Print the listing below verbatim, starting with its first line and going on through the line that contains "- Check that frontend", with both ends included.

-- Opening Marker --

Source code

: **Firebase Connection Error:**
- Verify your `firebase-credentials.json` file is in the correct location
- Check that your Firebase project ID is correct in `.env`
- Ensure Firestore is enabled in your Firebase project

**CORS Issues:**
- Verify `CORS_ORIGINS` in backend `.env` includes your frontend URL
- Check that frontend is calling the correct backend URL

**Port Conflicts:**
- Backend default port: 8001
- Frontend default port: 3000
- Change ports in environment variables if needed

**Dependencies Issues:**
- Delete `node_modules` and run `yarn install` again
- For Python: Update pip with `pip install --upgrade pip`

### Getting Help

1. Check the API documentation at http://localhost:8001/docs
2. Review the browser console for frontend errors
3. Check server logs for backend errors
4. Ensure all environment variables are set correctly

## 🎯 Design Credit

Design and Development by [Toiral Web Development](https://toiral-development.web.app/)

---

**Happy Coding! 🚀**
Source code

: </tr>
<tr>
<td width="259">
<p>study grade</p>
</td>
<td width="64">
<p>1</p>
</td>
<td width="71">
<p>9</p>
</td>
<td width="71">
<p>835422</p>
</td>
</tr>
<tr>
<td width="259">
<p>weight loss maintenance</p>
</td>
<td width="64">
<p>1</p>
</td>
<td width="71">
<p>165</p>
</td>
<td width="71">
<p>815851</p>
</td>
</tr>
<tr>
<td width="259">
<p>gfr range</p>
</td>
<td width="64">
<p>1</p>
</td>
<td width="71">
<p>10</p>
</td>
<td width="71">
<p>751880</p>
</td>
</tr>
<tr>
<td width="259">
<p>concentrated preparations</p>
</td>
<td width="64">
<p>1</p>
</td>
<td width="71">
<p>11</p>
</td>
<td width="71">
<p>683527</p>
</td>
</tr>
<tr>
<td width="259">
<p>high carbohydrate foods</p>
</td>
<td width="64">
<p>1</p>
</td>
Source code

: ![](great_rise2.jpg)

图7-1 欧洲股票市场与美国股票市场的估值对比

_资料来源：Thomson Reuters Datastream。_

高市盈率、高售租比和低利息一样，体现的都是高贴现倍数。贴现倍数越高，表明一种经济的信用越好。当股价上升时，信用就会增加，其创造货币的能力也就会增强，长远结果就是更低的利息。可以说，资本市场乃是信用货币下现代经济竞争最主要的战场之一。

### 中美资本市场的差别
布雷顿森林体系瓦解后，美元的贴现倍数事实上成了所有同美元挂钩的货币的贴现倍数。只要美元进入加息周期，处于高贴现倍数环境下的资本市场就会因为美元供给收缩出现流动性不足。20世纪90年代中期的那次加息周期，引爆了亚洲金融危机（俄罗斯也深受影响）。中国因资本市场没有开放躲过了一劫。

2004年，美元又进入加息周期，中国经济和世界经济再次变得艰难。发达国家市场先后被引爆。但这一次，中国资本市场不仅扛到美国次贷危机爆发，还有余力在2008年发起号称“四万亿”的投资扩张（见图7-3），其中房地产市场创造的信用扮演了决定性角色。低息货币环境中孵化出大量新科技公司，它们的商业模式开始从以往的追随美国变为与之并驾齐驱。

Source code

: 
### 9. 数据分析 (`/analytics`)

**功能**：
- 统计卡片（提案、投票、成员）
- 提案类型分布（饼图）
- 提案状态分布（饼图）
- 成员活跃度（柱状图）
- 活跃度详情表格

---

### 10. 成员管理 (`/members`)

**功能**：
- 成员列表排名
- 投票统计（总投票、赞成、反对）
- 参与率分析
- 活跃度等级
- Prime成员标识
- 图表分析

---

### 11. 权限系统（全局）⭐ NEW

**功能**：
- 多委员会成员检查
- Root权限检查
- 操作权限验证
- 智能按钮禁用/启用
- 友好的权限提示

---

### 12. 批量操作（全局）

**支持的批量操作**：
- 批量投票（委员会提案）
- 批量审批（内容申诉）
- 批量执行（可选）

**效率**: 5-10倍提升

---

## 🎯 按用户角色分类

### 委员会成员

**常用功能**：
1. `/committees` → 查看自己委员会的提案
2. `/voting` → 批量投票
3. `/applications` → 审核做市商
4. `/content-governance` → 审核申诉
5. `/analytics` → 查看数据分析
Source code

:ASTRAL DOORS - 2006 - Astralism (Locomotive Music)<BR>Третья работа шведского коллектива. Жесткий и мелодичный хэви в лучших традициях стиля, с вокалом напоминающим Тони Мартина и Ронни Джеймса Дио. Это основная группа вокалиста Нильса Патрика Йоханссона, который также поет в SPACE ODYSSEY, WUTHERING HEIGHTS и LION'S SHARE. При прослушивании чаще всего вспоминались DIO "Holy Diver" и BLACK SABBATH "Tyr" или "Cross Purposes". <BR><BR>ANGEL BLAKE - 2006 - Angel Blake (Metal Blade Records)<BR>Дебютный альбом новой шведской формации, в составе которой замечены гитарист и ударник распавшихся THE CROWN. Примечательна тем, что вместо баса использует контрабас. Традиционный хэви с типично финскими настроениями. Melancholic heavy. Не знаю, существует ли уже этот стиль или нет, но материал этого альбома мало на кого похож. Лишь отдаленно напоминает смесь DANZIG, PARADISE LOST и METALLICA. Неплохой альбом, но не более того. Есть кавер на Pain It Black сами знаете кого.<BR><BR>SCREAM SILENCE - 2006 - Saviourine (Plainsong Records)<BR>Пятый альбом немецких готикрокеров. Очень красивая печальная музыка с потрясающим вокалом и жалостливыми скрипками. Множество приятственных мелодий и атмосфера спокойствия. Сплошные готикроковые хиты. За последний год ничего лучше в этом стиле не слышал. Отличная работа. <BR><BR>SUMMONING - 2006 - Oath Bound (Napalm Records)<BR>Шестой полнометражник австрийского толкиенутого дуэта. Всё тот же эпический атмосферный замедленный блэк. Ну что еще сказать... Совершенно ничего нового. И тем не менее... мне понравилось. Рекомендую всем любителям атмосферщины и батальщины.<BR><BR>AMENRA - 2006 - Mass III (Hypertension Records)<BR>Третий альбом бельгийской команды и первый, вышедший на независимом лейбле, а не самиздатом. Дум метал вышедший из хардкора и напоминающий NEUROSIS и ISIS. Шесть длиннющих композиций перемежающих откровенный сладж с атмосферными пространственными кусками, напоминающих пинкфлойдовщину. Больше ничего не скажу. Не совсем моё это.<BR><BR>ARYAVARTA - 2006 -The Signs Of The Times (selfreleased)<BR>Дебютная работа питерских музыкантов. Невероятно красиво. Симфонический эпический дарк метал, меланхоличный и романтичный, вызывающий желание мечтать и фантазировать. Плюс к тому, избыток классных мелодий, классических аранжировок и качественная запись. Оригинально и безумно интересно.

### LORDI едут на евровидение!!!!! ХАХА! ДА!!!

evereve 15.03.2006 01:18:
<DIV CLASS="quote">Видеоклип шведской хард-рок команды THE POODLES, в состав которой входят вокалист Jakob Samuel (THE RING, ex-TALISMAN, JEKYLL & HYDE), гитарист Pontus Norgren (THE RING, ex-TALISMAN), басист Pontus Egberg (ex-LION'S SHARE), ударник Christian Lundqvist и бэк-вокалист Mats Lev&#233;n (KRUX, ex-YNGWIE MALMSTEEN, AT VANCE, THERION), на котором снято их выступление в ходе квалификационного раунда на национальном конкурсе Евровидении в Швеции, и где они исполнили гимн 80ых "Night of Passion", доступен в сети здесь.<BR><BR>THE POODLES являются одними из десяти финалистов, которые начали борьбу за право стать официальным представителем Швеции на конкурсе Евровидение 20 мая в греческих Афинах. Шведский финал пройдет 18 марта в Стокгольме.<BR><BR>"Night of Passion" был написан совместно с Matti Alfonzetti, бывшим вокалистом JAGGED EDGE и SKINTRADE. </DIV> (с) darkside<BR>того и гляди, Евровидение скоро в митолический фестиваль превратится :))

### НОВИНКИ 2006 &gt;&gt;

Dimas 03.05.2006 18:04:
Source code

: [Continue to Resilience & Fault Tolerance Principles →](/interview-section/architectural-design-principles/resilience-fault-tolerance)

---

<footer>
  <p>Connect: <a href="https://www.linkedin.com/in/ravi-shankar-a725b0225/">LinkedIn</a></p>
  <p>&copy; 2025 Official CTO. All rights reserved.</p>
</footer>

-- Closing Marker --

◆ Output of the exercise:
Source code

: **Firebase Connection Error:**
- Verify your `firebase-credentials.json` file is in the correct location
- Check that your Firebase project ID is correct in `.env`
- Ensure Firestore is enabled in your Firebase project

**CORS Issues:**
- Verify `CORS_ORIGINS` in backend `.env` includes your frontend URL
- Check that frontend is calling the correct backend URL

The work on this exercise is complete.